RECORDS SUPPLIED Block Start

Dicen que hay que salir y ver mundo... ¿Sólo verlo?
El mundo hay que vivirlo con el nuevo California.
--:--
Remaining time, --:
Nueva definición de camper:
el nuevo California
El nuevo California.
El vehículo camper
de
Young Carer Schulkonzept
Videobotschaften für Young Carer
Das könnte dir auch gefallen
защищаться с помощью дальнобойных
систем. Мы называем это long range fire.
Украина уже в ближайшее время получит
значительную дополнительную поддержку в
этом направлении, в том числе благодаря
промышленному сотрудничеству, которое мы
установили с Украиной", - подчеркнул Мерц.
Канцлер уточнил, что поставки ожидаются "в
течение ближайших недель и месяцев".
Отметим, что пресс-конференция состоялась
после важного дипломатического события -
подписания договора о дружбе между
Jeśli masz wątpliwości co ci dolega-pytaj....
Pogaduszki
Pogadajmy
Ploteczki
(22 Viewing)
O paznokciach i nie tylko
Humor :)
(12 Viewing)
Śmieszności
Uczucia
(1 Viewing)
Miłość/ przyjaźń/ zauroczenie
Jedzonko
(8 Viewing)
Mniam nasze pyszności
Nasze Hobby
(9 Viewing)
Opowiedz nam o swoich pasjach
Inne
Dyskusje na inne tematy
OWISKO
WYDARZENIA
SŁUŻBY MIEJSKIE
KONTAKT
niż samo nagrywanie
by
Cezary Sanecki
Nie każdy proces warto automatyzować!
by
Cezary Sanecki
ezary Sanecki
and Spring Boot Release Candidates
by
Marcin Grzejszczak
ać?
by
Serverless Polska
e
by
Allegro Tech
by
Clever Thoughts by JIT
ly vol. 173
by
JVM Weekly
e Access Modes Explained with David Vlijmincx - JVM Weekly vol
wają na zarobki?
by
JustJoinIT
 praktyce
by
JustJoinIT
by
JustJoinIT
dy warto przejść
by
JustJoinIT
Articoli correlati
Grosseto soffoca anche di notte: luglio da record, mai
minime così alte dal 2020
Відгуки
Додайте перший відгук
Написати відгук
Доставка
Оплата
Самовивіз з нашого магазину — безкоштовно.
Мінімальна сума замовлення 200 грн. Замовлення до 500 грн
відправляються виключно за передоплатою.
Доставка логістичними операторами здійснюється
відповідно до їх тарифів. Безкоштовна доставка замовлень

RECORDS SUPPLIED Block End

» TASK INSTRUCTIONS:
Report every line of the data in which "warto" appears.

» ANSWER TO THIS PROBLEM:
Nie każdy proces warto automatyzować!
dy warto przejść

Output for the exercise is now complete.